** Data records follows **
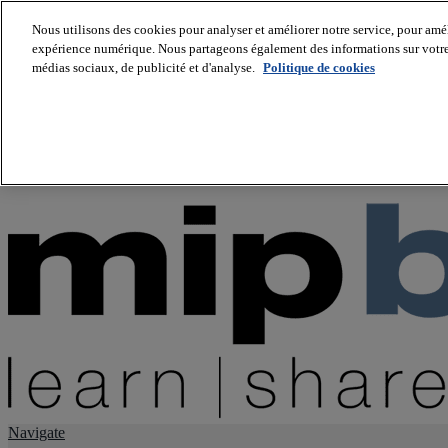
Nous utilisons des cookies pour analyser et améliorer notre service, pour améli
expérience numérique. Nous partageons également des informations sur votre u
About us
médias sociaux, de publicité et d'analyse.
Politique de cookies
Twitter
Facebook
Youtube
LinkedIn
Instagram
tiktok
Navigate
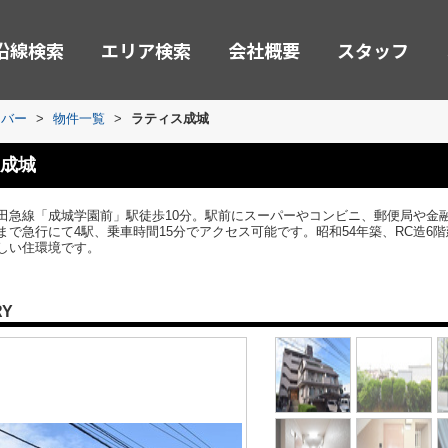
沿線検索
エリア検索
会社概要
スタッフ
ーバー
>
物件一覧
>
ラティス成城
成城
田急線「成城学園前」駅徒歩10分。駅前にスーパーやコンビニ、郵便局や金
で急行にて4駅、乗車時間15分でアクセス可能です。昭和54年築、RC造6階
しい住環境です。
RY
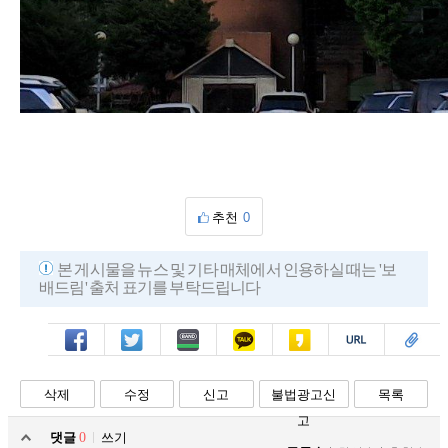
추천
0
본 게시물을 뉴스 및 기타 매체에서 인용하실 때는 '보
배드림' 출처 표기를 부탁드립니다
페북
트윗
밴드
카톡
카스
복사
스크랩
삭제
수정
신고
불법광고신
목록
고
댓글
0
쓰기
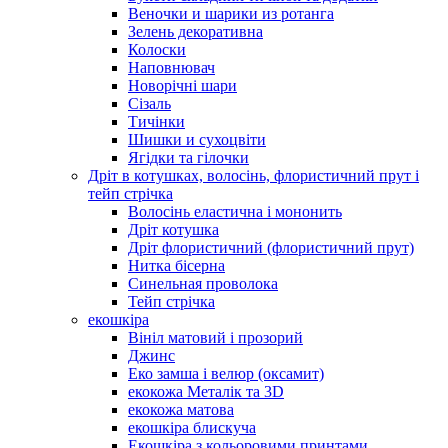
Веночки и шарики из ротанга
Зелень декоративна
Колоски
Наповнювач
Новорічні шари
Сізаль
Тичінки
Шишки и сухоцвіти
Ягідки та гілочки
Дріт в котушках, волосінь, флористичний прут і
тейп стрічка
Волосінь еластична і мононить
Дріт котушка
Дріт флористичний (флористичний прут)
Нитка бісерна
Синельная проволока
Тейп стрічка
екошкіра
Вініл матовий і прозорий
Джинс
Еко замша і велюр (оксамит)
екокожа Металік та 3D
екокожа матова
екошкіра блискуча
Екошкіра з кольоровими принтами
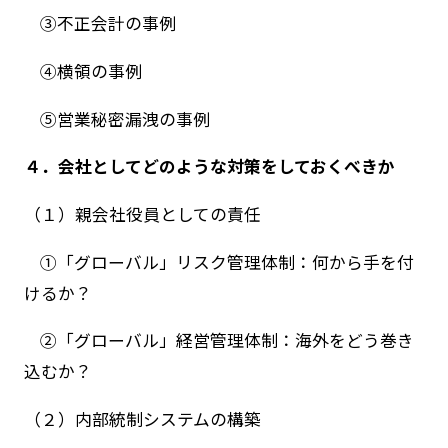
③不正会計の事例
④横領の事例
⑤営業秘密漏洩の事例
４．会社としてどのような対策をしておくべきか
（１）親会社役員としての責任
①「グローバル」リスク管理体制：何から手を付
けるか？
②「グローバル」経営管理体制：海外をどう巻き
込むか？
（２）内部統制システムの構築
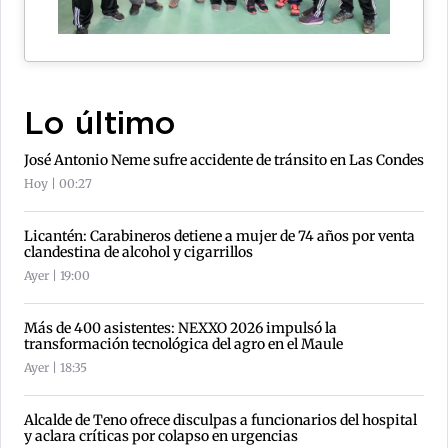
Lo último
José Antonio Neme sufre accidente de tránsito en Las Condes
Hoy | 00:27
Licantén: Carabineros detiene a mujer de 74 años por venta
clandestina de alcohol y cigarrillos
Ayer | 19:00
Más de 400 asistentes: NEXXO 2026 impulsó la
transformación tecnológica del agro en el Maule
Ayer | 18:35
Alcalde de Teno ofrece disculpas a funcionarios del hospital
y aclara críticas por colapso en urgencias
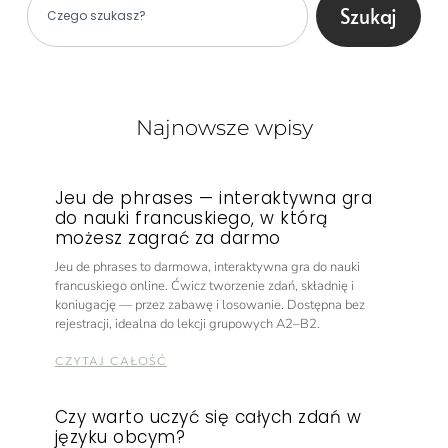
Szukaj
Najnowsze wpisy
Jeu de phrases — interaktywna gra
do nauki francuskiego, w którą
możesz zagrać za darmo
Jeu de phrases to darmowa, interaktywna gra do nauki
francuskiego online. Ćwicz tworzenie zdań, składnię i
koniugację — przez zabawę i losowanie. Dostępna bez
rejestracji, idealna do lekcji grupowych A2–B2.
CZYTAJ CAŁOŚĆ
Czy warto uczyć się całych zdań w
języku obcym?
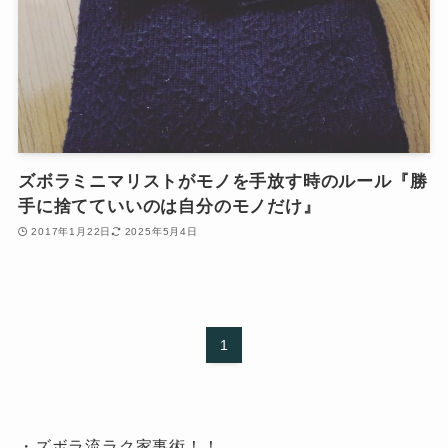
ズボラミニマリストがモノを手放す時のルール『勝
手に捨てていいのは自分のモノだけ』
2017年1月22日
2025年5月4日
1
・ズボラ流ラク家事術！！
** End of Data records **
● Work instruction:
Among the lines above, find those holding "francuskiego" and copy each one.

● Answer to this problem:
do nauki francuskiego, w którą
francuskiego online. Ćwicz tworzenie zdań, składnię i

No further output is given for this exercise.